Cybersecurity is an increasingly expensive threat to business, with Lloyd’s of London recently warning that a serious cyberattack could cost the global economy in excess of £92 billion. Aside from major disruption to infrastructure, there are significant reputational costs of being subject to a data breach, as well as substantial fines - particularly in light of the forthcoming GDPR. With the dangers of cyberattacks on the rise, along with the threat of serious consequential financial damage, many companies are turning to cyber insurance in an effort to protect themselves against the risks.
What are the main cybersecurity risks and their impact?
As the NHS hack demonstrated, some of the most extensive cyberattacks are very basic and often random in nature; viruses and malware can spread around the internet like wildfire, infecting any internet-connected devices which have not received the latest patches and security updates. Some of these viruses simply cause damage to computer systems; others include ransomware which lock down data until a ransom is paid. More targeted cyberattacks may involve phishing or SQL injections and DDoS attempts.
Often the most worrying attacks for business are those which involve a data breach, particularly if customer data is compromised. One of the most overlooked cybersecurity dangers is the internal threat; although this is sometimes due to malicious attacks by disaffected members of staff, the much larger problem is often down to an ineffective data protection culture or strategy and especially a lack of skilled staff who can lay down procedures and implement optimal cybersecurity measures.
Costs to businesses from cyberattacks include:
- Lost productivity
- Time and money to repair damaged infrastructure
- Fines (eg currently up to £500,000 following an investigation by the Information Commissioner’s Office – and rising to €20 million or 4% of annual global turnover GDPR comes into force)
- Reputational damage – including loss of existing clients and future business
- Any ransoms paid to hackers
What is the current state of cybersecurity insurance?
In light of the increased focus on risks from cyberattacks over recent years, it seemed likely that insurers who offered cybersecurity insurance would see an uptake in these policies, particularly from businesses dealing with large volumes of personal customer data.

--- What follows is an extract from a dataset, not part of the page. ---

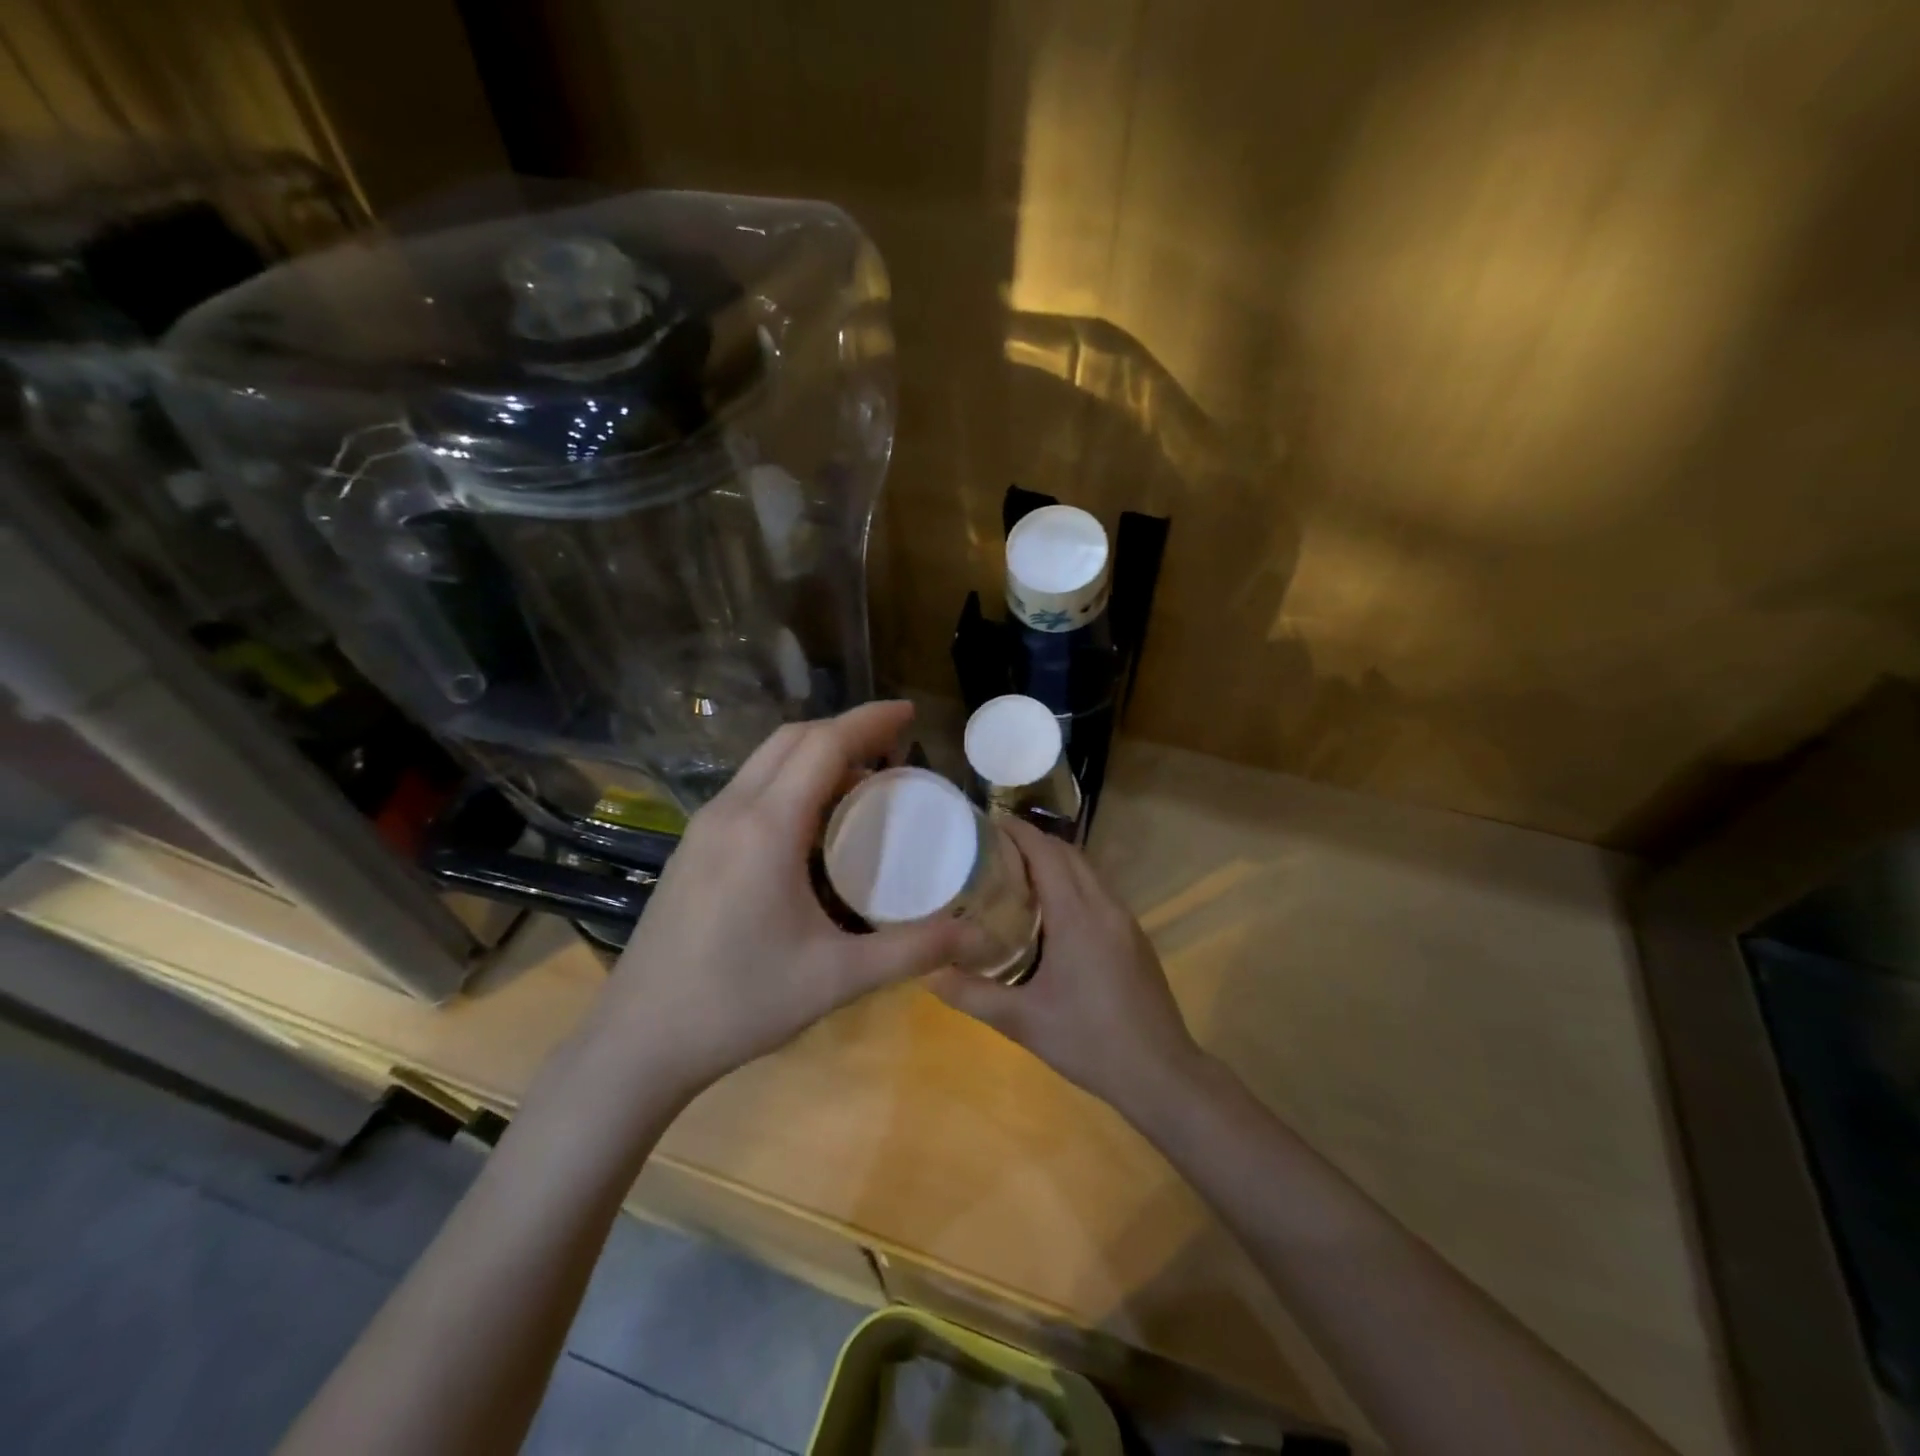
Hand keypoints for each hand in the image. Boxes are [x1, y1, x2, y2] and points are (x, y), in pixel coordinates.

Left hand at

Indeed the British Government spoke of aims to make the UK a "world centre for cyber security insurance" in a 2015 report. However, although a surge has been seen in the US cyber insurance market recently, these trends have not yet been reflected on this side of the pond.

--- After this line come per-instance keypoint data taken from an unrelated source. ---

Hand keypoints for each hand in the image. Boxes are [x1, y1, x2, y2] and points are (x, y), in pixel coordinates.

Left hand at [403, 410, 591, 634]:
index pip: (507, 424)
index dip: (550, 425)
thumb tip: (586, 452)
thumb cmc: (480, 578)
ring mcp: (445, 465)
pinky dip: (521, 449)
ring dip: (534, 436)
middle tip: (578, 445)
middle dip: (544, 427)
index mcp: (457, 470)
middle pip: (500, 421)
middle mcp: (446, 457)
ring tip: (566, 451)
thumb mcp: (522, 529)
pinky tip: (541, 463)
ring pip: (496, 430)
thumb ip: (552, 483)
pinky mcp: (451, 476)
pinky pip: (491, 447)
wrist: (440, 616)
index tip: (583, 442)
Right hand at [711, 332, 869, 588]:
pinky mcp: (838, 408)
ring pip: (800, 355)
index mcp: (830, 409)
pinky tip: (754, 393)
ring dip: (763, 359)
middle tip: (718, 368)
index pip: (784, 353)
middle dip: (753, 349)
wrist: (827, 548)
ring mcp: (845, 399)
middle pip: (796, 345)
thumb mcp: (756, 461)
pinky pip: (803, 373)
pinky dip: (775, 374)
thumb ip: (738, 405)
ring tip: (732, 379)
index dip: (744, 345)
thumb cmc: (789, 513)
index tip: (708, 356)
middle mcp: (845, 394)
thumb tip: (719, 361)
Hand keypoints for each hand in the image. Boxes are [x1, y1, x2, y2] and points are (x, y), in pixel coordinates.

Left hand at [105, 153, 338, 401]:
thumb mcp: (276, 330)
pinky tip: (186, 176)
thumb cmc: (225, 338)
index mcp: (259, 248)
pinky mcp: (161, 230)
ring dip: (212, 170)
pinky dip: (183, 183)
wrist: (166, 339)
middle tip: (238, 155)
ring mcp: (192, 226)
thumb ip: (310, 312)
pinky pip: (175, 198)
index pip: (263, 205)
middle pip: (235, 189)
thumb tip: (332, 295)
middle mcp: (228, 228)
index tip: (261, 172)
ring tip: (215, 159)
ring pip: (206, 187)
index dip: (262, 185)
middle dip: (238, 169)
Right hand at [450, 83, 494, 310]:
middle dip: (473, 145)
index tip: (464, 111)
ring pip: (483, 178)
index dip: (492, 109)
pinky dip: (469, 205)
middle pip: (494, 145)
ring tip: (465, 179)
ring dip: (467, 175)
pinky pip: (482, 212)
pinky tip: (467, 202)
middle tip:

But a crucial turning point may be the impending General Data Protection Regulation (GDPR) which comes into force on 25 May 2018. GDPR not only introduces far more onerous penalties but it tightens up many aspects of data protection regulations and extends liability to data processors. As we get closer to the implementation date, an increased uptake of cyber insurance policies is to be expected, particularly by data processors who have less experience of data protection compliance.
What are the benefits and risks of providing cybersecurity insurance?
Insurers which offer cyber insurance policies are tapping into a potentially huge market, covering individuals as well as businesses. But insurers will need to be more guarded in their approach to providing cover in respect of computer viruses which can quickly spread across the internet, infecting millions of devices in less time than it would take a burglar to break into a single property. Potential costs to an insurer of a new virus which forces them to pay out on thousands or even millions of policies could prove crippling.
How will insurance products need to develop for cybersecurity?
Due to the aforementioned risks of offering broad cybersecurity cover, much thought needs to be given to developing policies, to take account of the fast changing cybersecurity threats and practices. Whilst a homeowner who leaves their front door wide open will generally need to concede that their element of fault reduces any payout, the degree of fault of a business which has not applied the latest security patch to their servers and consequently suffers a data breach is less clear. Policies may require regular updating to take account of new forms of threat and the types of cyber protection which are reasonably required to be taken by policyholders. But a careful balance will need to be struck between making policies too lenient with the consequence of mass payouts in the event of large scale ransomware viruses, and making policies so strict that they are not worth taking out in the first place.